Unir esforços de SEO e inteligência artificial tornou-se decisivo para ampliar resultados online. Um estudo da Seer Interactive, que avaliou 3,1 mil termos de 42 empresas, apontou que marcas presentes no recurso AI Overview do Google recebem 35% mais cliques orgânicos e 91% mais cliques pagos do que concorrentes ausentes. O próprio Google, em guia publicado em junho de 2024, afirma que otimizar para AI Overviews “ainda é SEO”, reforçando que ambas as frentes dependem dos mesmos sinais de credibilidade.
Credibilidade compartilhada entre buscas e IA
Durante anos, muitos times de marketing trataram busca tradicional e respostas geradas por IA como canais distintos.

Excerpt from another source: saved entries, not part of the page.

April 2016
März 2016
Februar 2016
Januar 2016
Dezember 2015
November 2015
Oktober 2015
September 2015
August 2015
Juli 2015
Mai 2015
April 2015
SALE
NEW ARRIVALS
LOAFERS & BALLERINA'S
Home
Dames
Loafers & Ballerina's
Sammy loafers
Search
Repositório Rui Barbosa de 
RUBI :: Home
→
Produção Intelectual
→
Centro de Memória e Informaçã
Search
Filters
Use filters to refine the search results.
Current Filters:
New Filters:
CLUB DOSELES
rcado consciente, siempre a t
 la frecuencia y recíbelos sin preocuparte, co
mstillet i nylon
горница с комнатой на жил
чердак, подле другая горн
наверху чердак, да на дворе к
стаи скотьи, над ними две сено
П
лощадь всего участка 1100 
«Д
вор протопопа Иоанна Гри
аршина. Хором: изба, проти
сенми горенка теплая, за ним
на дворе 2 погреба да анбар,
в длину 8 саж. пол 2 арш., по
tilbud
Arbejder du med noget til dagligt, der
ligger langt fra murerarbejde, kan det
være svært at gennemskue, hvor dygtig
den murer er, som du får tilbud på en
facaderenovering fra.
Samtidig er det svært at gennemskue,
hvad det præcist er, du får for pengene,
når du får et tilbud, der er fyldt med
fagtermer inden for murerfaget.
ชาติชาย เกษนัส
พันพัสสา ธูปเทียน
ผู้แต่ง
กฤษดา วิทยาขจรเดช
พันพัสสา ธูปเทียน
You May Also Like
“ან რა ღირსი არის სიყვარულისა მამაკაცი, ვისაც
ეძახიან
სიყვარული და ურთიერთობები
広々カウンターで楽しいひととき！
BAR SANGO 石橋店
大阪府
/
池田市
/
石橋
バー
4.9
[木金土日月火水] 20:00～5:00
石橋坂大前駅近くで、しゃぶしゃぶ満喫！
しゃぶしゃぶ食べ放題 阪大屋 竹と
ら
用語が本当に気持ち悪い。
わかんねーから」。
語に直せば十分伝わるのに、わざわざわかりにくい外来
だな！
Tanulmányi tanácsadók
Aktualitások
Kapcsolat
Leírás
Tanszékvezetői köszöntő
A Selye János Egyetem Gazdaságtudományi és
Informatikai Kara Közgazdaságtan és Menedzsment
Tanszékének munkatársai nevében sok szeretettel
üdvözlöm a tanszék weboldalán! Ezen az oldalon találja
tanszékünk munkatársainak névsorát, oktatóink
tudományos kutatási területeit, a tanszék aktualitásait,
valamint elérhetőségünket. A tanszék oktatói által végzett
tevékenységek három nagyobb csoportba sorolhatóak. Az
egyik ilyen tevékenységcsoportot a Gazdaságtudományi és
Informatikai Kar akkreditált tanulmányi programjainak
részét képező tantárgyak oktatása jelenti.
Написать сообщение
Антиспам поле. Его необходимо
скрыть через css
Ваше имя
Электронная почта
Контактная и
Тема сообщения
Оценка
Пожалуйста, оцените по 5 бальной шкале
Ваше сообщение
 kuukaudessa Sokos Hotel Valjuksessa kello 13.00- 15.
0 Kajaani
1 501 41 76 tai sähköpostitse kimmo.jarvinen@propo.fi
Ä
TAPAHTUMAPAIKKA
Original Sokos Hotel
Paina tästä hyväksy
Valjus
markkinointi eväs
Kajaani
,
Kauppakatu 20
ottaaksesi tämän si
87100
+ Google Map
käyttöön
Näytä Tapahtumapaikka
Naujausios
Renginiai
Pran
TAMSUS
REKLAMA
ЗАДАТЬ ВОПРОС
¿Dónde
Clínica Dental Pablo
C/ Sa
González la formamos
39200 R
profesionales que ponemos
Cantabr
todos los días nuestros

No entanto, segundo o especialista Alexandre Caramaschi, cofundador da plataforma Naia, a autoridade que faz um site ranquear bem é a mesma que leva modelos como ChatGPT e Gemini a citarem a marca em suas sínteses. Esse fenômeno é sustentado pelo efeito halo, conceito descrito em 1920 pelo psicólogo Edward Thorndike: quando um atributo positivo é percebido, ele tende a influenciar a avaliação geral de uma pessoa ou empresa.
O impacto do efeito halo no comportamento do usuário
Quando o usuário lê uma recomendação favorável em um gerador de IA, a confiança tende a se estender ao clique seguinte no Google, à navegação no site e, muitas vezes, à decisão de compra. O inverso também acontece: se a IA apresentar dados desatualizados ou confundir a marca com concorrentes, instala-se um “halo negativo” que mina a percepção de autoridade.
Métricas recomendadas para medir resultado
Para acompanhar a sinergia entre SEO e IA, Caramaschi sugere monitorar três indicadores:
- Volume de impressões em AI Overview para termos estratégicos;
- Crescimento de buscas diretas pelo nome da marca após aparições em IA;
- Taxa de cliques (CTR) orgânica em comparação com períodos anteriores.
Google confirma: otimizar para IA é otimizar para busca
No documento divulgado pelo Governo Digital, o Google Search Central enfatiza que seu índice de IA é o mesmo utilizado para resultados orgânicos. Ou seja, práticas clássicas — cobertura ampla de temas, uso de fontes confiáveis e consistência na marca — alimentam simultaneamente os dois canais.
Boas práticas para evitar o “halo negativo”
O estudo e a experiência de mercado revelam que apenas aparecer em respostas de IA não basta. A marca deve ser citada de forma correta e atualizada. Para isso, é preciso:
- Garantir conteúdo atualizado sobre produtos, preços e dados institucionais;
- Manter marca e logotipo uniformes em todas as propriedades digitais;
- Monitorar menções em IA por meio de ferramentas que simulam prompts de usuários;
- Corrigir rapidamente informações equivocadas em canais oficiais.
Autoridade digital: custo de oportunidade para os próximos trimestres
Ignorar a integração entre SEO e IA gera um custo de oportunidade crescente. Dados mostram que marcas citadas positivamente por IA registram mais buscas diretas, reduzindo dependência de mídia paga. Além disso, o incremento de 35% nos cliques orgânicos significa economia considerável em anúncios, já que cada visita conquistada via busca poupa orçamento de CPC. Em paralelo, a exposição em IA potencializa a lembrança da marca, estimulando conversões futuras sem custo adicional. Portanto, alinhar investimentos em otimização de conteúdo com monitoramento constante de citações em IA não é despesa duplicada, mas multiplicador de retorno sobre o mesmo esforço de autoridade.